Spartacus and the Ten Gladiators (Gli invincibili dieci gladiatori) is a 1964 international co-production sword-and-sandal film directed by Nick Nostro and co-written by Nostro, Alfonso Balcázar and Sergio Sollima.

==Plot==
Rocca and his nine gladiators have just completed a triumphal show in the arena in front of the Emperor. However their ebullient mood changes to horror and sadness when they are followed by a group of a dozen gladiators from Thrace who are ordered to kill each other until one man is standing. In this group is a father and son. They reluctantly comply but when the son faces his father one of the gladiators steps in to prevent the son from killing his father then throws his sword at the Emperor's box.

The show is stopped with the manager flogging the defiant gladiator without effect until he is stopped by Rocca. A man named Chimbro offers to buy the survivors for his own use and mollifies the manager by not only the price paid but promising that they will suffer lifelong torment instead of an easy death. The manager takes his anger out on Rocca and his men by blacklisting them from ever appearing in an arena again.

The hungry gladiators travel through the countryside where they stop an attack by bandits on a group carrying the Patrician woman Livia who promises her rescuers a reward from her wealthy father. They are dismayed when their announcement that several of Lydia's slaves are mortally wounded is met by Livia reassuring them there is nothing to worry about; she has more slaves where they come from.
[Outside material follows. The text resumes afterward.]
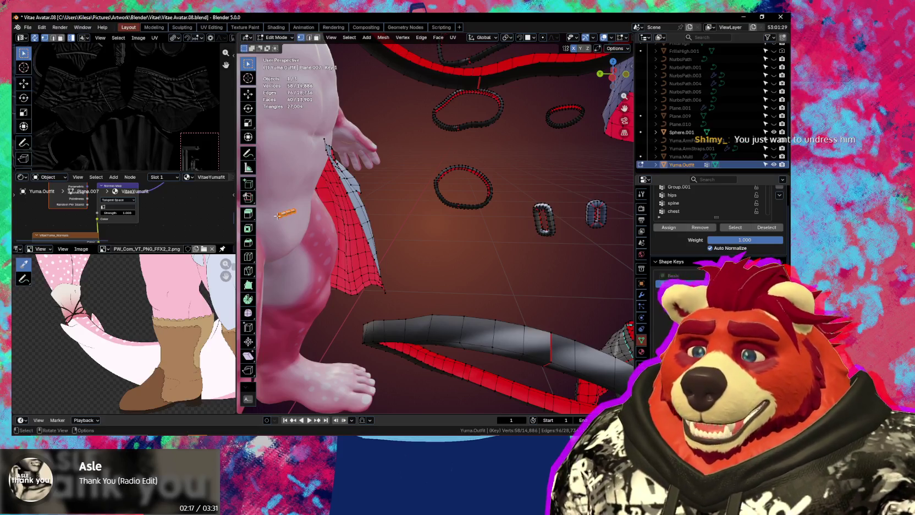
key("ctrl+l")
middle_click_drag(279, 216, 298, 224)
Over dinner at the villa of her father Senator Varro, Varro offers Rocca and his men the opportunity to perform in any venue they wish. Chimbro arrives to tell Varro that he is unsuccessful in capturing the elusive Spartacus who Varro claims is behind various raids and depredations in the area, though in reality it is Chimbro leading men of Varro's private army disguised as bandits who are responsible. Rocca and his men offer to capture Spartacus and bring him to justice, with Varro believing that the ten have the capability that Chimbro and his 50 soldiers did not.

A reconnaissance and raid on Spartacus' camp lead to the entire camp defending Spartacus who is revealed to be the gladiator who stopped the son from killing his father, threatened the Emperor, and escaped from Chimbro. Rocca and his men offer to make an offer from Spartacus that he will pay the ransom of him and all his escaped slaves to Varro once they escape from Rome by sea, but the treacherous Varro imprisons Rocca and his men and raids the camp of Spartacus. Rocca and his men escape and plan vengeance to Varro and loyalty to Spartacus.

==Cast==
- Dan Vadis – Rocca
- Helga Liné – Daliah
- Alfredo Varelli – Spartacus
- Ursula Davis – Livia
- Gianni Rizzo – Senator Varro
- Enzo Fiermonte – Gladiator Rizio
- Salvatore Borghese – Mute Gladiator
- Milton Reid – Chimbro
- Aldo Canti – Thracian son
- Ivano Staccioli

==Production==
The film was shot in Rome and on location in Barcelona, Spain.

==Release==
Spartacus and the Ten Gladiators was released in Italy on 24 March 1964.